Jasmine mi aveva invitato a dormire a casa sua. Ero davvero grata come al solito per questi pigiama party perché non dovevo tornare a casa e affrontare una probabile punizione. Potevo anche avere una notte in cui mi sentivo al sicuro e dormivo tranquillamente. Allan non si preoccupava se c'ero o no. La maggior parte delle volte non sapeva nemmeno che non ero lì.
Aspettavo con ansia anche un pasto caldo fatto in casa e adoravo i piatti della madre di Jasmine. La signora Thomas era una grande cuoca ed era una donna gentile. Mi ricordava com'era mia madre. Si prendeva sempre cura degli altri. Jasmine sapeva che ero grata di stare vicino a sua madre, perché sapeva quanto mi mancava la mia.
Pensando di nuovo a mia madre e al sogno che avevo fatto quella mattina, tirai fuori il mio medaglione da sotto la camicetta e guardai la foto di mia madre. Passai la mano sulla foto e mi sentii meglio. Ogni volta che guardavo la foto di mia madre, mi sentivo così. Il suo sorriso era rassicurante e sapevo che era sempre con me.
"Signora carina." sentii una voce dietro di me e sobbalzai, girandomi di scatto. Davanti a me c'era Carson Knight in tutta la sua fastidiosa gloria.
"Cosa vuoi, Carson?" chiesi, chiudendo il medaglione e rimettendolo sotto la camicetta.
"Niente.

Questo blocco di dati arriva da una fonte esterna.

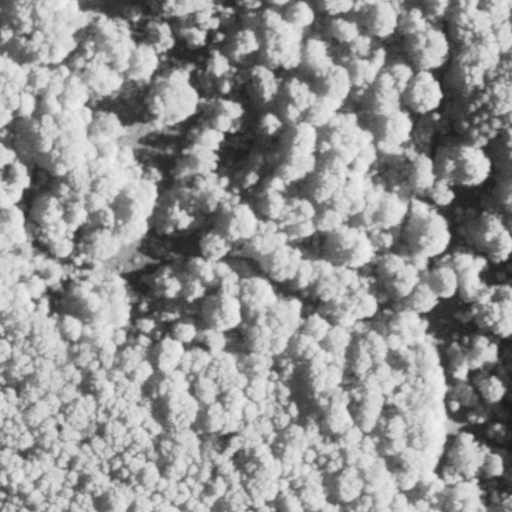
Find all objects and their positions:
road: (431, 258)
road: (486, 460)
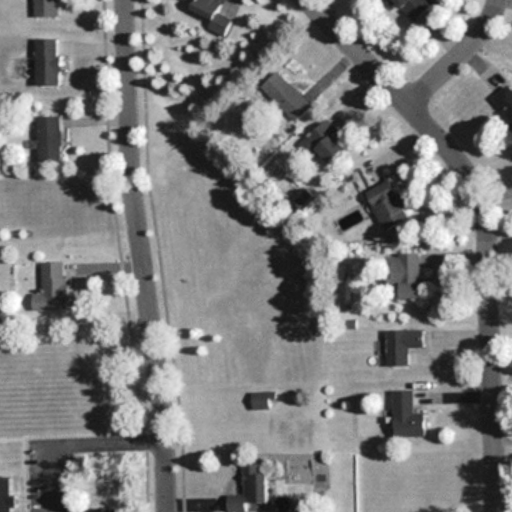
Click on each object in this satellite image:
building: (211, 16)
road: (460, 56)
building: (47, 62)
building: (285, 96)
building: (503, 103)
building: (49, 139)
building: (323, 144)
building: (387, 205)
road: (485, 223)
road: (139, 256)
building: (405, 274)
building: (51, 287)
building: (402, 345)
building: (263, 399)
building: (407, 415)
road: (76, 444)
building: (250, 487)
building: (6, 494)
building: (107, 509)
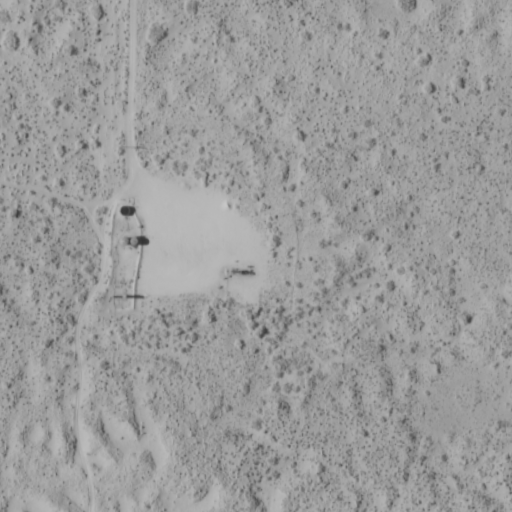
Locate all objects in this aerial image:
road: (142, 97)
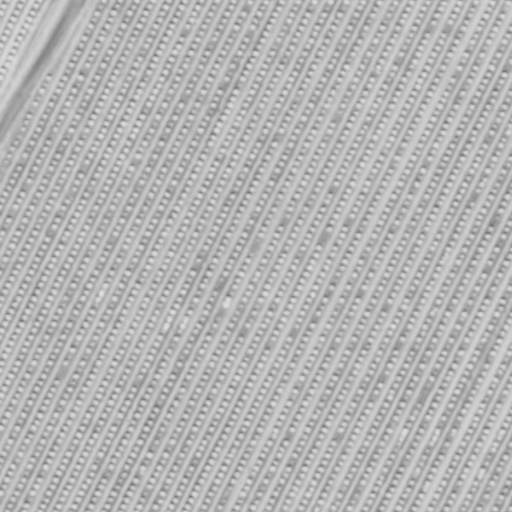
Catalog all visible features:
crop: (256, 256)
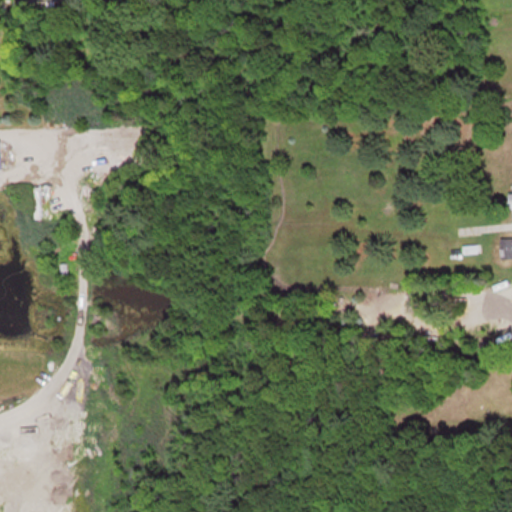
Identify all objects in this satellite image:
building: (0, 152)
building: (510, 198)
building: (507, 245)
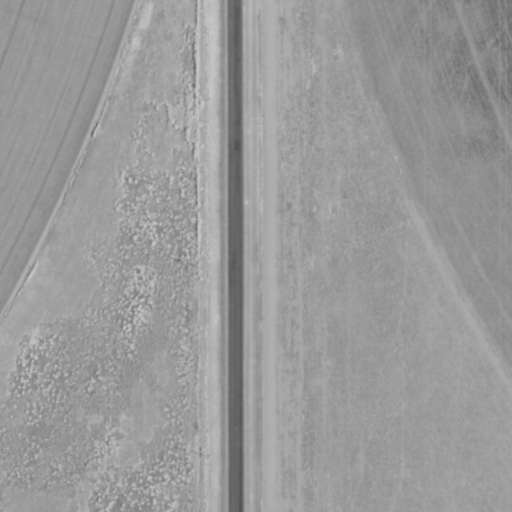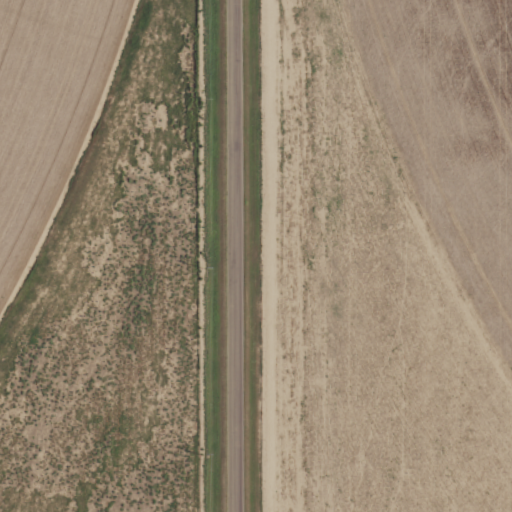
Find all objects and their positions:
road: (233, 256)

Chi è lei?" chiese. Si spostò da dietro di me e si sedette sulla panchina accanto a me.
"Che te ne importa?" chiesi incrociando le braccia.

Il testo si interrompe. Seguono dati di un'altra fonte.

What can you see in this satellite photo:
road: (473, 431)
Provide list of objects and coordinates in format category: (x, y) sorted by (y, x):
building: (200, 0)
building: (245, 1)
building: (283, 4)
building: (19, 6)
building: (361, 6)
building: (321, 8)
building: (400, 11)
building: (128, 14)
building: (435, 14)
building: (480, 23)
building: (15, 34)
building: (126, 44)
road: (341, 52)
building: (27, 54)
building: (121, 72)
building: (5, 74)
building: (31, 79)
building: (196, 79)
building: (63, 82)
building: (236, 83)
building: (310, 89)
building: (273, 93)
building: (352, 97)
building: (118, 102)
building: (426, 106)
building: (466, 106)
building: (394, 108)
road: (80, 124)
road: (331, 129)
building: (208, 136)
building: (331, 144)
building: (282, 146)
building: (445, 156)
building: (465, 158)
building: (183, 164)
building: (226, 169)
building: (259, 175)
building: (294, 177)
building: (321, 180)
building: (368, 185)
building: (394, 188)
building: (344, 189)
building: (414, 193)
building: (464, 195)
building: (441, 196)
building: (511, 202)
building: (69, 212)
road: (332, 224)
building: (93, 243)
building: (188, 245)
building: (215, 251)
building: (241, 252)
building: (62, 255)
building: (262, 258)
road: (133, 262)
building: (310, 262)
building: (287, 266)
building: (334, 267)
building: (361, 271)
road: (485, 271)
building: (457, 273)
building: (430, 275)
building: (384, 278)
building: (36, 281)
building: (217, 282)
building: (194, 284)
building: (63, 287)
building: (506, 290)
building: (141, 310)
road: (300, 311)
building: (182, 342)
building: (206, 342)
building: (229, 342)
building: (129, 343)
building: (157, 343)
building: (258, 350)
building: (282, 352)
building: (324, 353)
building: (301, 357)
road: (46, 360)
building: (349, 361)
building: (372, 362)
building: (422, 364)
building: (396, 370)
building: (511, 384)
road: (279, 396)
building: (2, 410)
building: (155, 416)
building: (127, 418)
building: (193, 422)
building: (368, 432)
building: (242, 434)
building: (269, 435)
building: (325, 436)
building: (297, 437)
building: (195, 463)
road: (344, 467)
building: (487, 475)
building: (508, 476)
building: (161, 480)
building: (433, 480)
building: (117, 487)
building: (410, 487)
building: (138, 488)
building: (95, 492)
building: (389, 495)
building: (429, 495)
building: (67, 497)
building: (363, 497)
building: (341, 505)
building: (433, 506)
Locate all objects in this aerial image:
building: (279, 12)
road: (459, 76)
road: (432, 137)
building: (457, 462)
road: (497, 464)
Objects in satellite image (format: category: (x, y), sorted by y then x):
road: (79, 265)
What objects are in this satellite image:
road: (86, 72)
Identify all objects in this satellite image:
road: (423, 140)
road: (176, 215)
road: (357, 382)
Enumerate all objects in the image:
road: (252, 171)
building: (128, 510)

"Wow, stai servendo un piatto di grinta, Gattina." disse alzando le mani in segno di difesa.
Sospirai e cedetti. "È mia madre." risposi.
"Oh, ti somiglia molto. Immagino che te lo dicano spesso." indovinò.
"Sì, me lo dicevano. È morta due anni fa." raccontai.
"Mi dispiace sentirlo." disse piano.
Lo guardai e vidi che era sincero. "Grazie." risposi. A dire il vero, ero sorpresa che fosse così comprensivo riguardo alla morte di mia madre. Non mi conosceva nemmeno.
Improvvisamente, il telefono di Carson emise un bip. Dopo aver letto il messaggio, si alzò dalla panchina, mettendo il telefono in tasca. "Beh, devo andare da qualche parte." mi salutò e si allontanò in direzione della sua macchina, senza aspettare una risposta. Sì, era tornato il Carson che conoscevo.
Carson Knight era un ragazzo strano. Un momento era lì a mostrare preoccupazione e il momento dopo sembrava freddo e tornava a essere il cattivo ragazzo a cui ero abituata. Non avevo tempo per svelare il mistero di Carson Knight, perché vidi Jasmine uscire dall'edificio scolastico e farmi cenno.